If $${a_n} = \sum\limits_{r = 0}^n {\frac{1}{{{}^n{C_r}}}} = \frac{1}{{{}^n{C_0}}} + \frac{1}{{{}^n{C_1}}} + \frac{1}{{{}^n{C_2}}} + \ldots + \frac{1}{{{}^n{C_n}}},$$ then find the value of $$\sum\limits_{r = 0}^n {\frac{r}{{{}^n{C_r}}}}$$ in terms of $a_n$. (Where ${{}^n{C_r}}$ is $\frac{{n!}}{{r!\left( {n - r} \right)!}}$.)
Not able to solve it as ${{}^n{C_r}}$ comes in the denominator.

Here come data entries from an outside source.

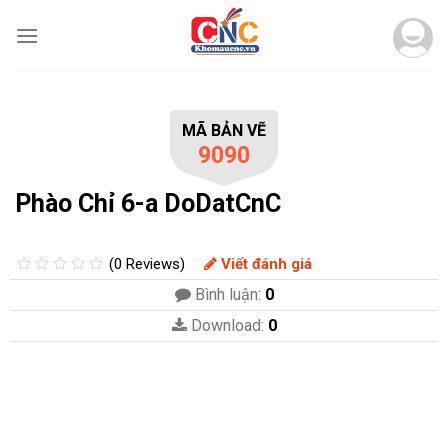
Skip
to
content
MÃ BẢN VẼ
9090
Phào Chỉ 6-a DoDatCnC
(0 Reviews)
Viết đánh giá
Bình luận:
0
Download:
0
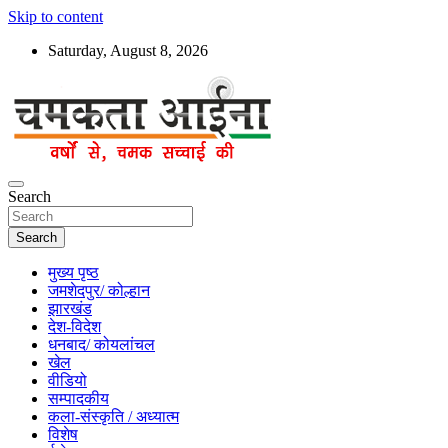
Skip to content
Saturday, August 8, 2026
Hindi News Paper – Jharkhand
Search
Chamakta Aina
Search
मुख्य पृष्ठ
जमशेदपुर/ कोल्हान
झारखंड
देश-विदेश
धनबाद/ कोयलांचल
खेल
वीडियो
सम्पादकीय
कला-संस्कृति / अध्यात्म
विशेष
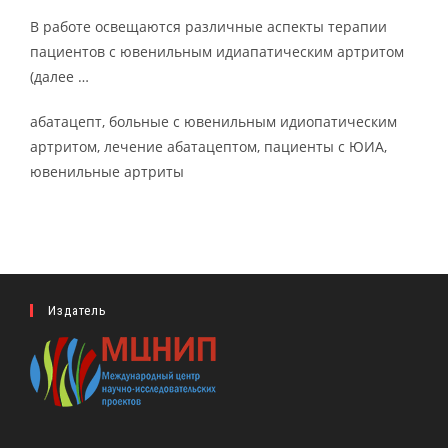
В работе освещаются различные аспекты терапии
пациентов с ювенильным идиапатическим артритом
(далее …
абатацепт, больные с ювенильным идиопатическим
артритом, лечение абатацептом, пациенты с ЮИА,
ювенильные артриты
Издатель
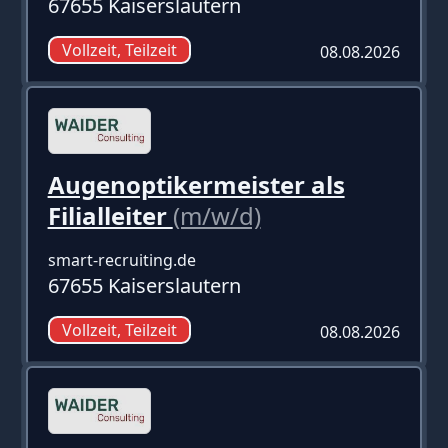
67655 Kaiserslautern
Vollzeit, Teilzeit
08.08.2026
Augenoptikermeister als
Filialleiter
(m/w/d)
smart-recruiting.de
67655 Kaiserslautern
Vollzeit, Teilzeit
08.08.2026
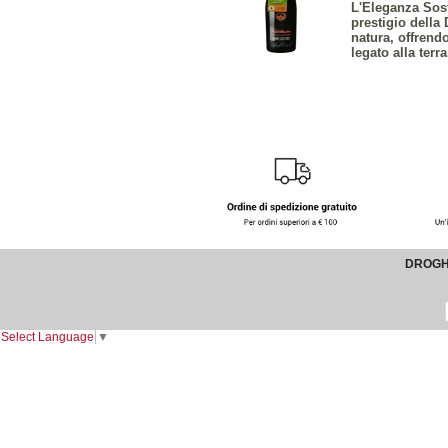
L'Eleganza Sost
prestigio della 
natura, offrend
legato alla terra
DROGHE
Select Language
▼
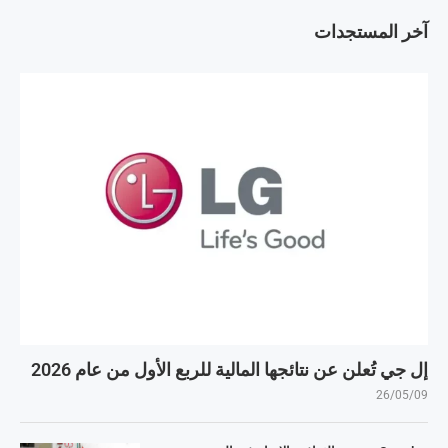
آخر المستجدات
إل جي تُعلن عن نتائجها المالية للربع الأول من عام 2026
26/05/09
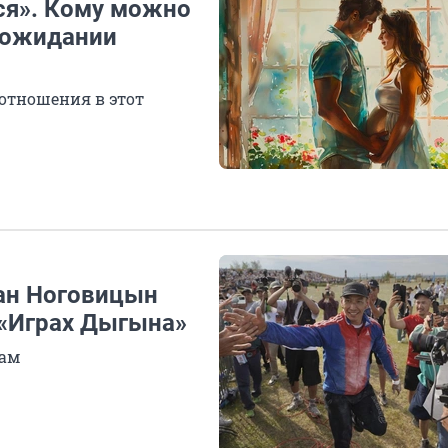
ся». Кому можно
в ожидании
отношения в этот
тан Ноговицын
 «Играх Дыгына»
там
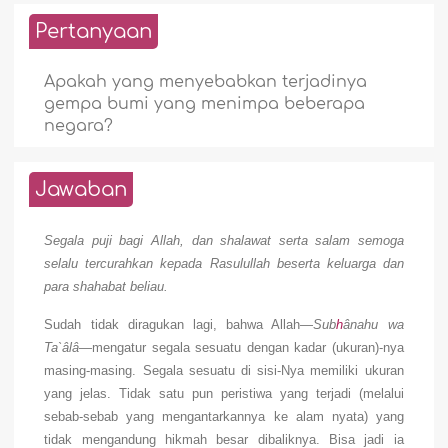
Pertanyaan
Apakah yang menyebabkan terjadinya
gempa bumi yang menimpa beberapa
negara?
Jawaban
Segala puji bagi Allah, dan shalawat serta salam semoga
selalu tercurahkan kepada Rasulullah beserta keluarga dan
para shahabat beliau.
Sudah tidak diragukan lagi, bahwa Allah—
Sub
h
ânahu wa
Ta`âlâ
—mengatur segala sesuatu dengan kadar (ukuran)-nya
masing-masing. Segala sesuatu di sisi-Nya memiliki ukuran
yang jelas. Tidak satu pun peristiwa yang terjadi (melalui
sebab-sebab yang mengantarkannya ke alam nyata) yang
tidak mengandung hikmah besar dibaliknya. Bisa jadi ia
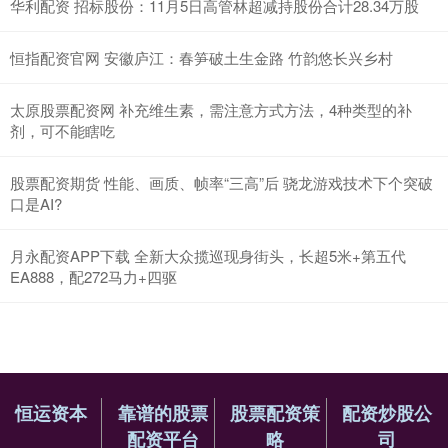
华利配资 招标股份：11月5日高管林超减持股份合计28.34万股
恒指配资官网 安徽庐江：春笋破土生金路 竹韵悠长兴乡村
太原股票配资网 补充维生素，需注意方式方法，4种类型的补
剂，可不能瞎吃
股票配资期货 性能、画质、帧率“三高”后 骁龙游戏技术下个突破
口是AI?
月永配资APP下载 全新大众揽巡现身街头，长超5米+第五代
EA888，配272马力+四驱
恒运资本
靠谱的股票
股票配资策
配资炒股公
配资平台
略
司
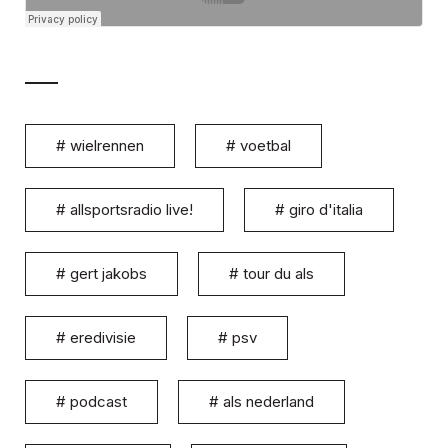
#
wielrennen
#
voetbal
#
allsportsradio live!
#
giro d'italia
#
gert jakobs
#
tour du als
#
eredivisie
#
psv
#
podcast
#
als nederland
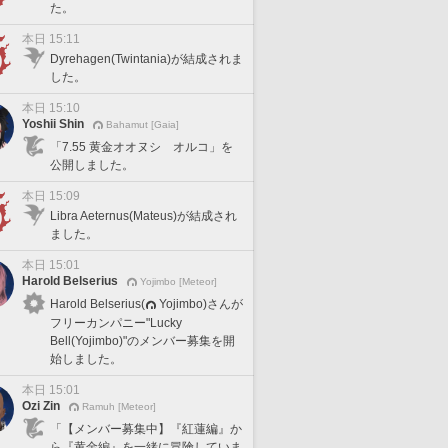
た。
本日 15:11
Dyrehagen(Twintania)が結成されま
した。
本日 15:10
Yoshii Shin
Bahamut [Gaia]
「7.55 黄金オオヌシ オルコ」を
公開しました。
本日 15:09
Libra Aeternus(Mateus)が結成され
ました。
本日 15:01
Harold Belserius
Yojimbo [Meteor]
Harold Belserius(
Yojimbo)さんが
フリーカンパニー"Lucky
Bell(Yojimbo)"のメンバー募集を開
始しました。
本日 15:01
Ozi Zin
Ramuh [Meteor]
「【メンバー募集中】『紅蓮編』か
ら『黄金編』を一緒に冒険していま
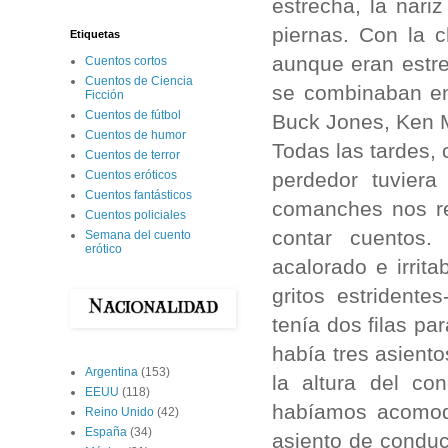
estrecha, la nari
piernas. Con la 
Etiquetas
aunque eran estre
Cuentos cortos
Cuentos de Ciencia
se combinaban en 
Ficción
Cuentos de fútbol
Buck Jones, Ken 
Cuentos de humor
Todas las tardes,
Cuentos de terror
perdedor tuviera
Cuentos eróticos
Cuentos fantásticos
comanches nos re
Cuentos policiales
contar cuentos
Semana del cuento
erótico
acalorado e irrit
gritos estridente
tenía dos filas par
había tres asient
Argentina
(153)
la altura del co
EEUU
(118)
habíamos acomod
Reino Unido
(42)
España
(34)
asiento de conduc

$S=\sum\limits_{r = 0}^n {\frac{r}{{{}^n{C_r}}}}=\frac{0}{{{}^n{C_0}}} + \frac{1}{{{}^n{C_1}}} + \frac{2}{{{}^n{C_2}}} + \ldots + \frac{n}{{{}^n{C_n}}}$
Write same series after Reversing
$S=\frac{n}{{{}^n{C_n}}} + \frac{n-1}{{{}^n{C_{n-1}}}} + \frac{n-2}{{{}^n{C_{n-2}}}} + \ldots + \frac{0}{{{}^n{C_0}}}$
Now Add both series and use ${n\choose r} ={n\choose n-r} $
$2S=\frac{0+n}{{{}^n{C_0}}} + \frac{1+n-1}{{{}^n{C_1}}} + \frac{2+n-2}{{{}^n{C_2}}} + \ldots + \frac{n+0}{{{}^n{C_n}}}$
$\implies$
$2S=\frac{n}{{{}^n{C_0}}} + \frac{n}{{{}^n{C_1}}} + \frac{n}{{{}^n{C_2}}} + \ldots + \frac{n}{{{}^n{C_n}}}$
Hence $S=\dfrac{n}{2}\bigg(\frac{1}{{{}^n{C_0}}} + \frac{1}{{{}^n{C_1}}} + \frac{1}{{{}^n{C_2}}} + \ldots + \frac{1}{{{}^n{C_n}}}\bigg)$